Prodotta in tre motorizzazioni, un turbo da 1000 cc capace di 100 cavalli, un motore benzina da 1200 cc e un diesel 1400, Kia Rio si propone su una ribalta estremamente competitiva come quella del cosiddetto segmento B, e la presentazione prevista per il prossimo giugno della versione ecosostenibile a GPL sarà un’aggiunta della massima importanza per il successo del modello. Sulle strette e tortuose strade che fanno da corona a Bologna, Rio s’è dimostrata agile e sincera, molto precisa e pronta nella risposta, con un comfort di guida che trasmette un’impressione di solidità paragonabile alle sensazioni tipiche di quando ci si mette alla guida di blasonate marche concorrenti. «La nuova Rio segna un ulteriore salto di qualità nella nostra produzione e si rivolge a un duplice categoria di pubblico» ci ha detto Giuseppe Mazzara, Marketing Communication & PR Director di Kia Motors Italy.

«Oltre al tradizionale target di 35/50enni, con questa nuova vettura ci proponiamo di raggiungere anche i più giovani. Abbiamo un piano di lancio notevole, che prevede una campagna tv affiancata da attività sui social network sintetizzate dal concetto: your time-your rules, un’idea che si applica sia ai giovani, per definizione in possesso del proprio tempo, sia a coloro che si sentono ‘giovani dentro’ e che magari proprio verso l’età della maturità cominciano a tornare padroni di parte del loro tempo. Troviamo che questa sintesi, unita al legame strategico che Kia ha da sempre con il mondo dello sport, come dimostra il riuscito incontro di oggi con Bologna FC 1909 e con Rafa Nadal in occasione degli ultimi Australian Open, ci permetterà di raggiungere l’ampio e sfaccettato target che intendiamo coinvolgere».

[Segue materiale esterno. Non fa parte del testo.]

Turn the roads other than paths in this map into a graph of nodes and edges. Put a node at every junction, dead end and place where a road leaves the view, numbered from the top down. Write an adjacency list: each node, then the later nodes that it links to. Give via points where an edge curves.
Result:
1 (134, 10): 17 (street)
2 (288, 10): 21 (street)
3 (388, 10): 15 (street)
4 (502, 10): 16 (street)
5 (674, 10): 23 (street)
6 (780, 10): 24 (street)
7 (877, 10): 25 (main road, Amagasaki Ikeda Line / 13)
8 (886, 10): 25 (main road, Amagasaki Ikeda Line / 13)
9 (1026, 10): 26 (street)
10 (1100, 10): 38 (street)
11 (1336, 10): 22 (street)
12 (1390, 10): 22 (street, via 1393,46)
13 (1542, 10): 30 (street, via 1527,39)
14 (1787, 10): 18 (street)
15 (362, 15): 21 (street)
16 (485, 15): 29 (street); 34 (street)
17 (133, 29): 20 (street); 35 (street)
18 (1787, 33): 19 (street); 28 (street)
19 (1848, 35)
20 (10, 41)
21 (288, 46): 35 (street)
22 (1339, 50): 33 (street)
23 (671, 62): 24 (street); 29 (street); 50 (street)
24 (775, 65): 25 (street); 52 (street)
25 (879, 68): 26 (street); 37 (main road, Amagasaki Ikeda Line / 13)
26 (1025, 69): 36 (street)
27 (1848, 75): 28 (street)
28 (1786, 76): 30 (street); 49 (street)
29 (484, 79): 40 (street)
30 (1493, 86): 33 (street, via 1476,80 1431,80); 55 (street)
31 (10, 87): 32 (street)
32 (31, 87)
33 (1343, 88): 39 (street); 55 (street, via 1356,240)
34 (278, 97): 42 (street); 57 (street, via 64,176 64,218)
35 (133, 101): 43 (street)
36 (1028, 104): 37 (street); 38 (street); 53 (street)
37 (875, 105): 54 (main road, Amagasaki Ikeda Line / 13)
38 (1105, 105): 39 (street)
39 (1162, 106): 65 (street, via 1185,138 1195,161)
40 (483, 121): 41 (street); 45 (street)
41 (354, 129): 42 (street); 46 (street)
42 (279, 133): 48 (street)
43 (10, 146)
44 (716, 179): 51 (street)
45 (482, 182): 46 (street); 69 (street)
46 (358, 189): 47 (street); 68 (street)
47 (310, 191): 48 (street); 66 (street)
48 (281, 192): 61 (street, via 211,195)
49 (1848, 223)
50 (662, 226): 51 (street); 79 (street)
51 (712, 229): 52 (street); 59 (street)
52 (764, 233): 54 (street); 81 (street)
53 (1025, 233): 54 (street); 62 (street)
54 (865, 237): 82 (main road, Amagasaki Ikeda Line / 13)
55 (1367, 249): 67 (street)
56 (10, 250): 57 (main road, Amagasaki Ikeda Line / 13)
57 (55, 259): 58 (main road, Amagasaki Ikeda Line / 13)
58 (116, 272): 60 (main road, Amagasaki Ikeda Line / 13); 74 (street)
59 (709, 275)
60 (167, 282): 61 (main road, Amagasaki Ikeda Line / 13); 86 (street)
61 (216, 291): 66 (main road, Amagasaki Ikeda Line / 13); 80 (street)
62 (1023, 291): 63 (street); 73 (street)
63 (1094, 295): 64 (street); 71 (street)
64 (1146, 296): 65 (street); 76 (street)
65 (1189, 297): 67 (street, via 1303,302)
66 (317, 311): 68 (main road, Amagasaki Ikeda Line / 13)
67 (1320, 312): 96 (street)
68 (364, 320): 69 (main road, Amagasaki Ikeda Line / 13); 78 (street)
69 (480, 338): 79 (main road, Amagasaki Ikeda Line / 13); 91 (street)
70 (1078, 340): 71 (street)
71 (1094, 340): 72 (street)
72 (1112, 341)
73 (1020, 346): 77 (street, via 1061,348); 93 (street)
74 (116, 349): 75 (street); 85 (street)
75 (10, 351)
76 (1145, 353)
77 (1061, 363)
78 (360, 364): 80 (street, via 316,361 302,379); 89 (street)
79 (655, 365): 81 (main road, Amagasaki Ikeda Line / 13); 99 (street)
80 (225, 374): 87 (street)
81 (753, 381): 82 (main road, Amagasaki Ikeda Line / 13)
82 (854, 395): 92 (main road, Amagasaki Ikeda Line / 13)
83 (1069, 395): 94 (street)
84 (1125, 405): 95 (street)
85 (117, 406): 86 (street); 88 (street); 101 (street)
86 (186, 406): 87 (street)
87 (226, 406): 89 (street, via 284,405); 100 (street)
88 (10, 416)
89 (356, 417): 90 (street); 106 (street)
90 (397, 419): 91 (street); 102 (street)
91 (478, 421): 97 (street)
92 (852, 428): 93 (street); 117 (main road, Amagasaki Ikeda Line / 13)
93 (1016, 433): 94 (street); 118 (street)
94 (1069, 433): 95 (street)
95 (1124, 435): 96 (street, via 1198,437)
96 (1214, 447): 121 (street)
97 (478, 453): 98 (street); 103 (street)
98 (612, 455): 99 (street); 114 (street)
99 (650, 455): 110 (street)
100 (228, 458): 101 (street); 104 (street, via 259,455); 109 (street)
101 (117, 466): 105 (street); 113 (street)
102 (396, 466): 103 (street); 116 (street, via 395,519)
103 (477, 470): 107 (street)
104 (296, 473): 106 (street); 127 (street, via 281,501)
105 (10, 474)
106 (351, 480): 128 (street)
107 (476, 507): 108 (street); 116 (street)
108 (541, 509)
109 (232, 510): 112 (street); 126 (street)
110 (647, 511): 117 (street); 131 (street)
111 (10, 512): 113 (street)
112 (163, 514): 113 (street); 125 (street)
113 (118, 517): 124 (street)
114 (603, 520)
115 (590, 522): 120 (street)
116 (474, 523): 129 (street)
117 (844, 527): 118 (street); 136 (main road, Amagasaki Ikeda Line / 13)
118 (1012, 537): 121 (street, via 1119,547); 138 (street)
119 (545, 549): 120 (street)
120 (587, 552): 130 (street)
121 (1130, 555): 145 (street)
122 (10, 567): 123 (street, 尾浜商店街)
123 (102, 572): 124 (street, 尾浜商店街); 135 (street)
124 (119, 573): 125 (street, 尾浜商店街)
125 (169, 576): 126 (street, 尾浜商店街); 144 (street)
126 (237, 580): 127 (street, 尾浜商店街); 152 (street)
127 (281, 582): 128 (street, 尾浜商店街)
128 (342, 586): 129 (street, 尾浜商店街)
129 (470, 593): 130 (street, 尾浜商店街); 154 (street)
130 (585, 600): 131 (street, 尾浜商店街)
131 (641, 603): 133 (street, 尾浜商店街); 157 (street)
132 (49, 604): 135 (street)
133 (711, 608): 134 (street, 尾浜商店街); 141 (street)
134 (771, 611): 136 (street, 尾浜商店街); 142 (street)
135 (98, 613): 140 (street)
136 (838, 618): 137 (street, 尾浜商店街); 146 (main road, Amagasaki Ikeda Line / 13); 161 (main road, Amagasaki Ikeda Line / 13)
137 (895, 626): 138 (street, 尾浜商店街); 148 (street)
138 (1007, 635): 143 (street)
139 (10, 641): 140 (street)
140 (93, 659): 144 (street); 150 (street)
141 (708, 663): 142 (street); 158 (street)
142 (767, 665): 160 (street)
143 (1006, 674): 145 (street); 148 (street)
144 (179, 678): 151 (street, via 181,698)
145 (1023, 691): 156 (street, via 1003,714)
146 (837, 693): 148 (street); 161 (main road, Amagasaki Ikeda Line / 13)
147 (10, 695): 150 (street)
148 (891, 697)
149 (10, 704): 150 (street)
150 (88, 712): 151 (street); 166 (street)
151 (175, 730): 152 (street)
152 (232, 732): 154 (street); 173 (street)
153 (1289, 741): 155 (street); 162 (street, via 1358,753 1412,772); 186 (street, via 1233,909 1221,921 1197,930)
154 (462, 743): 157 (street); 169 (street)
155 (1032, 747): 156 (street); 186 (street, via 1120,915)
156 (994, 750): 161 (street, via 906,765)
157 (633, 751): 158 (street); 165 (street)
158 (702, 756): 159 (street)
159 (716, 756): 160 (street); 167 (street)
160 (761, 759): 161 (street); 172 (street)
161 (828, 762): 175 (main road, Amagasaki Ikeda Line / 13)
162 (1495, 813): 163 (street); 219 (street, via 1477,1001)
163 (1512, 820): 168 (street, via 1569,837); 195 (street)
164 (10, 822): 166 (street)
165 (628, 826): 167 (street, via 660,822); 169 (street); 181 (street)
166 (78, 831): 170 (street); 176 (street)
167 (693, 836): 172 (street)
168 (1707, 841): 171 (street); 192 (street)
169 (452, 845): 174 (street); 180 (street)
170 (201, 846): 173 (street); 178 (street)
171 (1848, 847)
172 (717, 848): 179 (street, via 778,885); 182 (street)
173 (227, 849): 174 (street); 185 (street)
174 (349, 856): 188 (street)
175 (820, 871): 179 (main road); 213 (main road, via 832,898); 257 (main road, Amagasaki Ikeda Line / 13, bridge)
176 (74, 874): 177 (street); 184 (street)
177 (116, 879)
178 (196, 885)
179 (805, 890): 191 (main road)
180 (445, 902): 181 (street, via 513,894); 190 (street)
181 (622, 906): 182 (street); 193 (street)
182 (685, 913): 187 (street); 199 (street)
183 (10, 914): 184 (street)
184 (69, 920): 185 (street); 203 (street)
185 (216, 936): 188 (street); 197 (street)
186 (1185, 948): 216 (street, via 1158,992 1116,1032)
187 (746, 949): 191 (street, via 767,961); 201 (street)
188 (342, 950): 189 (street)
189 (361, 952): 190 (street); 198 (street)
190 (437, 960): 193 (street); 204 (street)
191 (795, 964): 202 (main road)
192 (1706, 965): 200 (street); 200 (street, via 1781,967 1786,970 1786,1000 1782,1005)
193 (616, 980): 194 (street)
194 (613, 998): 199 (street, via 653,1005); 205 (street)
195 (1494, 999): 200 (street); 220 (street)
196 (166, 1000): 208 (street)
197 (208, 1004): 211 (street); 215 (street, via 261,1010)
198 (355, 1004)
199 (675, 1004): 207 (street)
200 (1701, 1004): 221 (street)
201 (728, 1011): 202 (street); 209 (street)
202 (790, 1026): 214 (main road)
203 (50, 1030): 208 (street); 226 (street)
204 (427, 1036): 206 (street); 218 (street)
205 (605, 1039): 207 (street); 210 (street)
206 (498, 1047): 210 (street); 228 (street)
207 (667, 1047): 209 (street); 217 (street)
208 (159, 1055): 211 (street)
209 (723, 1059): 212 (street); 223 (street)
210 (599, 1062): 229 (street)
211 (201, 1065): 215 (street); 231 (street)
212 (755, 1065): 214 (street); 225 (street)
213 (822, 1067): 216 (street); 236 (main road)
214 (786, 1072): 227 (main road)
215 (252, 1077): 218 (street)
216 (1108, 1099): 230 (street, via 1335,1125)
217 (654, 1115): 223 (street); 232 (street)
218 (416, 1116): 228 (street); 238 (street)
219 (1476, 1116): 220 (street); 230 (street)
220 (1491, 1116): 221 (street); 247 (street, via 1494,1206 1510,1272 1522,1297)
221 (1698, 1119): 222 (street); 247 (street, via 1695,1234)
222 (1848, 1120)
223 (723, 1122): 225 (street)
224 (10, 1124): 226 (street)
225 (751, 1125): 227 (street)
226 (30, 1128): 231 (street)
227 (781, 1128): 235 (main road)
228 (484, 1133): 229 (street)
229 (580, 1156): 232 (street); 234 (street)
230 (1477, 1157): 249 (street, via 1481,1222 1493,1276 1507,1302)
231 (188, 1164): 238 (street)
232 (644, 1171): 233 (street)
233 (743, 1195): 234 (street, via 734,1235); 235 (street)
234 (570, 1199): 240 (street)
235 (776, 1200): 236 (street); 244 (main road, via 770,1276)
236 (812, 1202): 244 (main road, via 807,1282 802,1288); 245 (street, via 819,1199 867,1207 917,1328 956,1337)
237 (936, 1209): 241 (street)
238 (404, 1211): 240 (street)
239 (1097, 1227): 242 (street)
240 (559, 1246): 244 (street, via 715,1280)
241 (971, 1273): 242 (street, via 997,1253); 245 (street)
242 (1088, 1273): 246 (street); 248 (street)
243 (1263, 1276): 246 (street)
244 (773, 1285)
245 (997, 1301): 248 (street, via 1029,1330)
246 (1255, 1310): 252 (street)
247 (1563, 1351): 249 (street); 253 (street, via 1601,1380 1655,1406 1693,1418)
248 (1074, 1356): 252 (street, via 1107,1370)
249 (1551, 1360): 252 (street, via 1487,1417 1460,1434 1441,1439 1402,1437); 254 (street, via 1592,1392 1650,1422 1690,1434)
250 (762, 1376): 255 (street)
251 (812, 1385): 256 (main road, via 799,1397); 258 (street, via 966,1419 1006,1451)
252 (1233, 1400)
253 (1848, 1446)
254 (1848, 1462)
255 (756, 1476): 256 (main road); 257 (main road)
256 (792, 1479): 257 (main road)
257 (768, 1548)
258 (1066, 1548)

Oltre alla linea accattivante, sono soprattutto gli interni equipaggiati con materiali all’altezza delle dirette concorrenti, il touch screen tipo tablet (disponibile anche in versione 7 pollici) e la connettività Apple e Android di estrema semplicità a segnalare la nuova dimensione generazionale. Questa nuova Rio ha accettato la sfida del linguaggio semplice e allo stesso tempo complesso degli under 30 di oggi. Per noi che l’abbiamo testata a fondo, si rivelerà all’altezza della prova.